Many parts of scaling a business are about the basics, the time-honored fundamentals that CEOs have used time and time again to grow a company. These pillars of running a successful business rarely warrant exceptions, but there are some business functions that require a leader to develop their own formula for success – unique to their product and unique to their company culture.
This is especially true when it comes to picking a sales leader.
Take it from a former CEO that has lived the pain of this personally: Sales excellence and hiring great sales leadership is the most important determinant of success for a high-growth company looking to scale.
Unlike like other business initiatives – such as choosing a CRM system or designing the company’s web site – hiring a sales leader does not allow for a generic, one-size-fits-all formula.
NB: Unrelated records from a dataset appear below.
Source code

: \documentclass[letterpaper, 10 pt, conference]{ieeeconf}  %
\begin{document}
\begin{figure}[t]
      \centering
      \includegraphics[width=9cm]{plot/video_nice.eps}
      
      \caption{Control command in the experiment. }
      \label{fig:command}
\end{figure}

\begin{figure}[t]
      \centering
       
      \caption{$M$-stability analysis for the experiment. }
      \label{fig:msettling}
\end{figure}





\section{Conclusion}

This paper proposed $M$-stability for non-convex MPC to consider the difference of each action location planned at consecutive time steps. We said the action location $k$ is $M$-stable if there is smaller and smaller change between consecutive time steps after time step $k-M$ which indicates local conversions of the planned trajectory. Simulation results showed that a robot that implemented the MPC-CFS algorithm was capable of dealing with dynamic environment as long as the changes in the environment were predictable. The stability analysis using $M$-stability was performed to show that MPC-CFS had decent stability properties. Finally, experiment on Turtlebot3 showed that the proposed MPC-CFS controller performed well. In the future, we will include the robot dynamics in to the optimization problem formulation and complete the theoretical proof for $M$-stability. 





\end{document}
Rather, it is a unique learning process, one that each CEO must sit down and take an introspective look at to develop – and then learn to repeat. When approaching a complex business problem like this, the key is to peel back the layers to get to ‘first principles.’ From there, you can build a great business with the right leader for your specific sales process at the helm.
Along my entrepreneurial journey, I made a ton of mistakes with this challenge before finally nailing down the formula that led to a successful, scalable solution for finding my head of sales. Let me save you from making the same mistakes by sharing those growing pains.
At first, I did what most first-time CEOs do with sales hiring – I assumed that the only thing I needed to do was “hire the right Head of Sales”. I was convinced that scaling the sales function was entirely dependant on making a great leadership hire so that is what i focused all of my energy on. And because I never hired a Head of Sales before, I relegated my interview process to time honored sales attributes – chronological resume review and basic questions about historical results and quota obtainment. This formula led me to fall in love with candidates that fit into a quintessential salesperson mold. Alas, I was dumbfounded when these great-on-paper hires failed at selling our software.
A prime example of this was the very first vice president of sales I hired – let’s call him Fred. Fred was one of the best interviewees I had ever met. He had long track record of sales success, extolled wisdoms about sale processes and swore up and down that he would hire an amazing team of ‘his guys’ that would drive us to sales greatness.
Well, Fred failed to sell anything, and his sales team of Fred carbon copies failed to sell anything either. So I fired him and found that not only had my business not scaled from a year earlier, I had actually gone backwards. So what went wrong?